Pull out the lines of the items below, from the line with "manner of **8:55**?" up to and including the line with "I read **3:08**", and copy them unchanged.
───
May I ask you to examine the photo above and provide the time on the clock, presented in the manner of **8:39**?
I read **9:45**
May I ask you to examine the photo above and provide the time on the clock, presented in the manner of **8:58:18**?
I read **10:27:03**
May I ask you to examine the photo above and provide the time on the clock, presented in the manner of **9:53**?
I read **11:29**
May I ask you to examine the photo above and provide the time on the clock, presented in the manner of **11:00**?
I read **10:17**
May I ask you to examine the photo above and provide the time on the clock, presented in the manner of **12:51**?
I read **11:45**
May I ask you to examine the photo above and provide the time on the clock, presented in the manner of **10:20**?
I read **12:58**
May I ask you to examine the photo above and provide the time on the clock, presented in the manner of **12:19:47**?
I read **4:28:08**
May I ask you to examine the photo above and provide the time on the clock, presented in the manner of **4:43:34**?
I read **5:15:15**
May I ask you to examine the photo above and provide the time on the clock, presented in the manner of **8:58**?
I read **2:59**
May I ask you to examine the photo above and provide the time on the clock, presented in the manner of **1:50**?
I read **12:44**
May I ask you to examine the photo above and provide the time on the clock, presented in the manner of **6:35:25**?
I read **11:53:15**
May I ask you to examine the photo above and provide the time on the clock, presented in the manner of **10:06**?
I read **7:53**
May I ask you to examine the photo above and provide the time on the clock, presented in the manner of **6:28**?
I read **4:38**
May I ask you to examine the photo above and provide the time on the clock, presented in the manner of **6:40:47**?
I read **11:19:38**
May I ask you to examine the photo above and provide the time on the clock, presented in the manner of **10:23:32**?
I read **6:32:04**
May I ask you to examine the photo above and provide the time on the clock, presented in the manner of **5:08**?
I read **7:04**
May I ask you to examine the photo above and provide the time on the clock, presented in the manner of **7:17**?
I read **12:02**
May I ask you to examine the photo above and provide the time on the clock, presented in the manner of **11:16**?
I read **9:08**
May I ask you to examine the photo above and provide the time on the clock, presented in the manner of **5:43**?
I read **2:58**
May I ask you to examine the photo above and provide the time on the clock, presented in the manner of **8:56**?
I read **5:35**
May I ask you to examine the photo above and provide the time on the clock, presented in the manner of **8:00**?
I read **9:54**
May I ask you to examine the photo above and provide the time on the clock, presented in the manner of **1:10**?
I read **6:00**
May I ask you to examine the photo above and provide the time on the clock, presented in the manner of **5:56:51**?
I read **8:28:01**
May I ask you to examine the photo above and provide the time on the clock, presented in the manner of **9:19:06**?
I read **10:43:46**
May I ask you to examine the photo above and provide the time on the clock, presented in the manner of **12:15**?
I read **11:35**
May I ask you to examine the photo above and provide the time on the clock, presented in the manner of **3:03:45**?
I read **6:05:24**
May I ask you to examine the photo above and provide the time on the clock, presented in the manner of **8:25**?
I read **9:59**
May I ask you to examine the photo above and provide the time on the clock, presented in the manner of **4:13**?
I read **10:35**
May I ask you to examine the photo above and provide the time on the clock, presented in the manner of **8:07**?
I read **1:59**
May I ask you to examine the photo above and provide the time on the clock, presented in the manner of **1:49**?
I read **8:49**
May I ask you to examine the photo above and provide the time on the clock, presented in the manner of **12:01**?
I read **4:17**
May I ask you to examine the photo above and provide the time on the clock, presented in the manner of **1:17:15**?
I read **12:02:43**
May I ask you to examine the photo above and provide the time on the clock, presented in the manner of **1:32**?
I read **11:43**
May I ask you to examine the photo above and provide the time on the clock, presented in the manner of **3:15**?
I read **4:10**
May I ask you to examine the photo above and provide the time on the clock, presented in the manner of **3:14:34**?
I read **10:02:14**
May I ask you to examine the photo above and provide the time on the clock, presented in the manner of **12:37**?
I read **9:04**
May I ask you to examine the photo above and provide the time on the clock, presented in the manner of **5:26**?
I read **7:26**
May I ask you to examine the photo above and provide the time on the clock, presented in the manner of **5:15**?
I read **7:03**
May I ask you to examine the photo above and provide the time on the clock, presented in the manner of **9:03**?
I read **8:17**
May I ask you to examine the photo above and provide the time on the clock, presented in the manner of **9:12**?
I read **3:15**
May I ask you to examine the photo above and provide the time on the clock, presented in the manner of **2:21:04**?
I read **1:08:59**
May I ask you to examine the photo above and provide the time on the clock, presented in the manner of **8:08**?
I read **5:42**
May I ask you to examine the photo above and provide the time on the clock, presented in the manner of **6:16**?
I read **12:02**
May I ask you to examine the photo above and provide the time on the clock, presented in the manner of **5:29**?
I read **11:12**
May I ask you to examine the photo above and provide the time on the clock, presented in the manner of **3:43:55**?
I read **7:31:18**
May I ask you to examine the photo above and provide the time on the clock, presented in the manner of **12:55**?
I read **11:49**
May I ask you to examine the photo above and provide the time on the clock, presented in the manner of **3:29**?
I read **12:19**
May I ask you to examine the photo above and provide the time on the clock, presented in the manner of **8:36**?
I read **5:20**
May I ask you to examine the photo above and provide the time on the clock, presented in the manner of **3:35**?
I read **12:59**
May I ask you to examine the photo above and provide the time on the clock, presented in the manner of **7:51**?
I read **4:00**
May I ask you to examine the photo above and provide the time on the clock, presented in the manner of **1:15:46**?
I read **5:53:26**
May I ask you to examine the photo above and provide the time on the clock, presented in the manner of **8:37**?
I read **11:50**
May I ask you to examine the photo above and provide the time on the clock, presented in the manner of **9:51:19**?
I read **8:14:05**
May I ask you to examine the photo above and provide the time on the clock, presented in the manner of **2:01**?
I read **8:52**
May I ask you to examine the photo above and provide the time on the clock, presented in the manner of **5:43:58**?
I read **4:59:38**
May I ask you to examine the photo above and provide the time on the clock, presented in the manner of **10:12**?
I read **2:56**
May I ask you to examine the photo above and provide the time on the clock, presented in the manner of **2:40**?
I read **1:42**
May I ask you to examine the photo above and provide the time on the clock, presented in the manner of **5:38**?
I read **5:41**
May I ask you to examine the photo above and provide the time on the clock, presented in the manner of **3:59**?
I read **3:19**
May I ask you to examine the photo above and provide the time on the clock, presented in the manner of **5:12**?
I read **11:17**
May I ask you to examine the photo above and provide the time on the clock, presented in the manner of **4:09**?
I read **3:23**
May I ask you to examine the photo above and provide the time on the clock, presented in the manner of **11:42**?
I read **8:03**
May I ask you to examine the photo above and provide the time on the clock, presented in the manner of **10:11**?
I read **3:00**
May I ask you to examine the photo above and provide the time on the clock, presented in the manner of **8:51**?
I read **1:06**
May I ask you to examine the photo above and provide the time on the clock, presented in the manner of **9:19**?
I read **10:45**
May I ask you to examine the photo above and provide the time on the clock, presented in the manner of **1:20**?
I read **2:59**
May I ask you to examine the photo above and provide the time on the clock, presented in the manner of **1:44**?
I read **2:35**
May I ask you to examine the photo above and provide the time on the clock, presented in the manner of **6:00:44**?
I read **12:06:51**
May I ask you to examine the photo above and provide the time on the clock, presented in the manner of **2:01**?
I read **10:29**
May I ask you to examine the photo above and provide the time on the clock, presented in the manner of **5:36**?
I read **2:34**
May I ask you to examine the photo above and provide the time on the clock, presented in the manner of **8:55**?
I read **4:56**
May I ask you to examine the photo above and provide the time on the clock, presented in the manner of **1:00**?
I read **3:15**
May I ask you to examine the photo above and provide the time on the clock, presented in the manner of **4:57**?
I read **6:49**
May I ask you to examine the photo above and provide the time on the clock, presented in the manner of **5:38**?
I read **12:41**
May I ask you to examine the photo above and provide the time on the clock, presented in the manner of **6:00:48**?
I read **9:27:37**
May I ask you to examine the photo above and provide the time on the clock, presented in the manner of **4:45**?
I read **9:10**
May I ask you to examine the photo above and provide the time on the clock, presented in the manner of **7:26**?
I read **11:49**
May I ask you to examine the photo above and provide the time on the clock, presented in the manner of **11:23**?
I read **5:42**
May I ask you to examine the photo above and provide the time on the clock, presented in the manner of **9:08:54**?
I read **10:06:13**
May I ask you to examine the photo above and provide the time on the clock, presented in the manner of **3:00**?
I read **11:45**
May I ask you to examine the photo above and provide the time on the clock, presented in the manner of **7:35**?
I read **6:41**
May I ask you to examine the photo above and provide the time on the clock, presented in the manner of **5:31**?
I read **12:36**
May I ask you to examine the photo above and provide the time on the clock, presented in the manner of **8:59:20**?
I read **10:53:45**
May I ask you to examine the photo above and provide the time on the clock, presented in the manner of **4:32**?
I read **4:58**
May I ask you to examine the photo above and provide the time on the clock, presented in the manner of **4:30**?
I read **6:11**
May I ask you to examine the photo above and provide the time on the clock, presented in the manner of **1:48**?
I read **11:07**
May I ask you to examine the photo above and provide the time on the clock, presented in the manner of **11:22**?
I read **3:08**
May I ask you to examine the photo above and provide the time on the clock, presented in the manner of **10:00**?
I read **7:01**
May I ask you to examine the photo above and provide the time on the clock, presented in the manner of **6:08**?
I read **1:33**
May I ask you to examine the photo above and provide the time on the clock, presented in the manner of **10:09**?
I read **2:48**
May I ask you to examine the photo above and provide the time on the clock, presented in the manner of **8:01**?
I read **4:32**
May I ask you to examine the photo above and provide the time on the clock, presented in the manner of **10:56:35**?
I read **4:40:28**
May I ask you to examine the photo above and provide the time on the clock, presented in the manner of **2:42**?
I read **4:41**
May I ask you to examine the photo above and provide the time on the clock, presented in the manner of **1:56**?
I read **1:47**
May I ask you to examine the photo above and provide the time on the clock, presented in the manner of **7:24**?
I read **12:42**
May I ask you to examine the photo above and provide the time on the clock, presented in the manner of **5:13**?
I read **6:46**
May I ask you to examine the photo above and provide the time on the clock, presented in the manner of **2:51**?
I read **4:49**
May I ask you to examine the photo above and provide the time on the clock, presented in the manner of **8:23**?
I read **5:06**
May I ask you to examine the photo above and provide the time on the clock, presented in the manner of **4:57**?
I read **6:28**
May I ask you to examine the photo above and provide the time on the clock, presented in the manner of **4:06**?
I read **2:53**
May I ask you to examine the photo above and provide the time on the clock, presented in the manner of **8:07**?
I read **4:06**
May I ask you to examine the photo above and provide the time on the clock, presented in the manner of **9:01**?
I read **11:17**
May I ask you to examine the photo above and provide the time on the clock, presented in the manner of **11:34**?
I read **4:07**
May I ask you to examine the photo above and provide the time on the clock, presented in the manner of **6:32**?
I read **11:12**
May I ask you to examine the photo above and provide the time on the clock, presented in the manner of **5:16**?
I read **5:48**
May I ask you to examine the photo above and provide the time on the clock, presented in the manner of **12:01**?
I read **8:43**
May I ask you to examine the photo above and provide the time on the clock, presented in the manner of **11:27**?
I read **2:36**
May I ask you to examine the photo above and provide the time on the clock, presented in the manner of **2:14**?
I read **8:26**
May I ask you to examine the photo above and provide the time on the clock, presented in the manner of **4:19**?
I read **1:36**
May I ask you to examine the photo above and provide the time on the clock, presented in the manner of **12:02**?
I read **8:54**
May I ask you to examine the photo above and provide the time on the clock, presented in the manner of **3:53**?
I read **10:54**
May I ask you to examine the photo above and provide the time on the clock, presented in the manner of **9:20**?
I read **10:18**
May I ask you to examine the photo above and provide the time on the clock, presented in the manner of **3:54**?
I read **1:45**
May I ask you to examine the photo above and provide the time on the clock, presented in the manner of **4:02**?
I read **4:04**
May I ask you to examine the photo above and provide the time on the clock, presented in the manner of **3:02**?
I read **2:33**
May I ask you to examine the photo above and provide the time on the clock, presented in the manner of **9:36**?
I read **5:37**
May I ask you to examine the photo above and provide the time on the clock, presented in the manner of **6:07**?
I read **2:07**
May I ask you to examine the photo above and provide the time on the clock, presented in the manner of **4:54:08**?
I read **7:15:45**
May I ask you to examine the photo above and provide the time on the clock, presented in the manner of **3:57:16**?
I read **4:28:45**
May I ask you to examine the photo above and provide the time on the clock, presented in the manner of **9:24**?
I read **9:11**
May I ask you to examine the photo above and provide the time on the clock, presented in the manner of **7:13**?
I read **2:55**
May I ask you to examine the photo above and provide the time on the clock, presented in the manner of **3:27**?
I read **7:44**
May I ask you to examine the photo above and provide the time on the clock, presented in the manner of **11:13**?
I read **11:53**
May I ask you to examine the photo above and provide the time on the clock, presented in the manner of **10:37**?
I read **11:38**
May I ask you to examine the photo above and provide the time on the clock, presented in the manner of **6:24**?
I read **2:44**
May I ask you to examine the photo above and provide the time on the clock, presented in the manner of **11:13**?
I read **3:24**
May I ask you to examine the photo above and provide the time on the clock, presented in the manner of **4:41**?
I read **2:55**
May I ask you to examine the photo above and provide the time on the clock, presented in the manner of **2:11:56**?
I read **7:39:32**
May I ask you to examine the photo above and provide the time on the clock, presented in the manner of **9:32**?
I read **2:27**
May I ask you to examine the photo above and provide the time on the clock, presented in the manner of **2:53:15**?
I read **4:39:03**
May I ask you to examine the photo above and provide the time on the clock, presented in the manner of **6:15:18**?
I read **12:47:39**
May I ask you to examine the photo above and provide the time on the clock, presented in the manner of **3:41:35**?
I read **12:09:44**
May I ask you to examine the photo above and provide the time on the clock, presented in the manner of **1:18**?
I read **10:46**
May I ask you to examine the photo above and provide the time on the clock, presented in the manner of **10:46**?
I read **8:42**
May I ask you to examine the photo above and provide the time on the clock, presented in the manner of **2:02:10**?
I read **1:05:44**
───
> WRITTEN SOLUTION
May I ask you to examine the photo above and provide the time on the clock, presented in the manner of **8:55**?
I read **4:56**
May I ask you to examine the photo above and provide the time on the clock, presented in the manner of **1:00**?
I read **3:15**
May I ask you to examine the photo above and provide the time on the clock, presented in the manner of **4:57**?
I read **6:49**
May I ask you to examine the photo above and provide the time on the clock, presented in the manner of **5:38**?
I read **12:41**
May I ask you to examine the photo above and provide the time on the clock, presented in the manner of **6:00:48**?
I read **9:27:37**
May I ask you to examine the photo above and provide the time on the clock, presented in the manner of **4:45**?
I read **9:10**
May I ask you to examine the photo above and provide the time on the clock, presented in the manner of **7:26**?
I read **11:49**
May I ask you to examine the photo above and provide the time on the clock, presented in the manner of **11:23**?
I read **5:42**
May I ask you to examine the photo above and provide the time on the clock, presented in the manner of **9:08:54**?
I read **10:06:13**
May I ask you to examine the photo above and provide the time on the clock, presented in the manner of **3:00**?
I read **11:45**
May I ask you to examine the photo above and provide the time on the clock, presented in the manner of **7:35**?
I read **6:41**
May I ask you to examine the photo above and provide the time on the clock, presented in the manner of **5:31**?
I read **12:36**
May I ask you to examine the photo above and provide the time on the clock, presented in the manner of **8:59:20**?
I read **10:53:45**
May I ask you to examine the photo above and provide the time on the clock, presented in the manner of **4:32**?
I read **4:58**
May I ask you to examine the photo above and provide the time on the clock, presented in the manner of **4:30**?
I read **6:11**
May I ask you to examine the photo above and provide the time on the clock, presented in the manner of **1:48**?
I read **11:07**
May I ask you to examine the photo above and provide the time on the clock, presented in the manner of **11:22**?
I read **3:08**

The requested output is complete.